What I didn't understand was that this was his body's way of shutting down. It didn't need nutrition in the same way because the internal organs such as liver and kidneys were not able to process them effectively. This is the time to look at comfort feeding, something we will discuss next week.

In an elder, there can be a slow decline in the ability to chew and swallow. It may be related to tooth loss, but more often, it's due to inability to swallow effectively. The risk of aspiration pneumonia is high, and each spoonful must be given slowly, waiting to see that the last one has been swallowed. Often, the diet is changed from regular to minced, soft diet or even pureed. Fluids need to be thickened, as elders dealing with this continually choke on thin fluids. Sometimes, high protein supplements are added. Because food that is minced or pureed looks less appetizing, less is consumed.

For care partners, it's a heart-breaking time. Watching someone you love waste away is both frightening and frustrating. Everything inside of you wants to do something to fix the situation. "I can't just let him starve!"

And so, because we live in an age where amazing medical interventions are possible, someone might suggest tube feeding. This is when a tube is surgically inserted into the stomach, and liquid nutrition is given. Tube feeding was developed to be used short-term in people with medical conditions that are treatable. It was never meant for elders at the end of their lives, in a palliative state, with no hope of recovery.

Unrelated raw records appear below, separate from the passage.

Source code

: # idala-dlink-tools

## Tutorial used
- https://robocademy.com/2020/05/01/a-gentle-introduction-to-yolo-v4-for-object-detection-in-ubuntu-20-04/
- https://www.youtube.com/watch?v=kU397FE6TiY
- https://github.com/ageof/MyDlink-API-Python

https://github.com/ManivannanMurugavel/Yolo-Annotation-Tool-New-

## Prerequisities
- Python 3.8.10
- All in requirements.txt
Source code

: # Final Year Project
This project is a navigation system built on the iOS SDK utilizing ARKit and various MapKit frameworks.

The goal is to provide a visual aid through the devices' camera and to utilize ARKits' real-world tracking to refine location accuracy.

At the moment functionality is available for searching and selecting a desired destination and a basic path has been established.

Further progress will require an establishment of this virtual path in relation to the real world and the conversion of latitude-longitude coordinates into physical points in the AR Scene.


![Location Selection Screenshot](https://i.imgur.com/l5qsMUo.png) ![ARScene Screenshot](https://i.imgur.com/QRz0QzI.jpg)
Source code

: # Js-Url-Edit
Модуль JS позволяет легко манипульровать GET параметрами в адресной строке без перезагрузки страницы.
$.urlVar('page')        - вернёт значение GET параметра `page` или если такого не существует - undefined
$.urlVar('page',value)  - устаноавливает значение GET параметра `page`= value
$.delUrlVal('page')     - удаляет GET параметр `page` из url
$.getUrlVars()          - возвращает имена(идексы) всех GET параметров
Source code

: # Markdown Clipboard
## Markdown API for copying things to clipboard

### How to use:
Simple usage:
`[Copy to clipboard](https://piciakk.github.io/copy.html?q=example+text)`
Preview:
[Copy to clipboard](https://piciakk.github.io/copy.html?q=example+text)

It may look like a solution to a serious problem, but it comes with serious problems of its own.

  • sometimes the nutrition isn't absorbed properly because the organs are in the process of shutting down and can't process it (that's a non-medical way of explaining it.)
  • some people get severe diarrhea.
  • the insertion of the tube can be painful, and someone with dementia may try to pull it out.
  • the tube frequently gets blocked, which may necessitate another trip to the hospital.
  • the social, taste and pleasure aspect of food is lost forever.
The realization that your loved one can no longer eat or drink is gut-wrenching because it's a clear marker that the end is near. The temptation is to look for miraculous answers. But the truly miraculous answer is to stay close, to hold their hand and to walk with them through this journey to the end.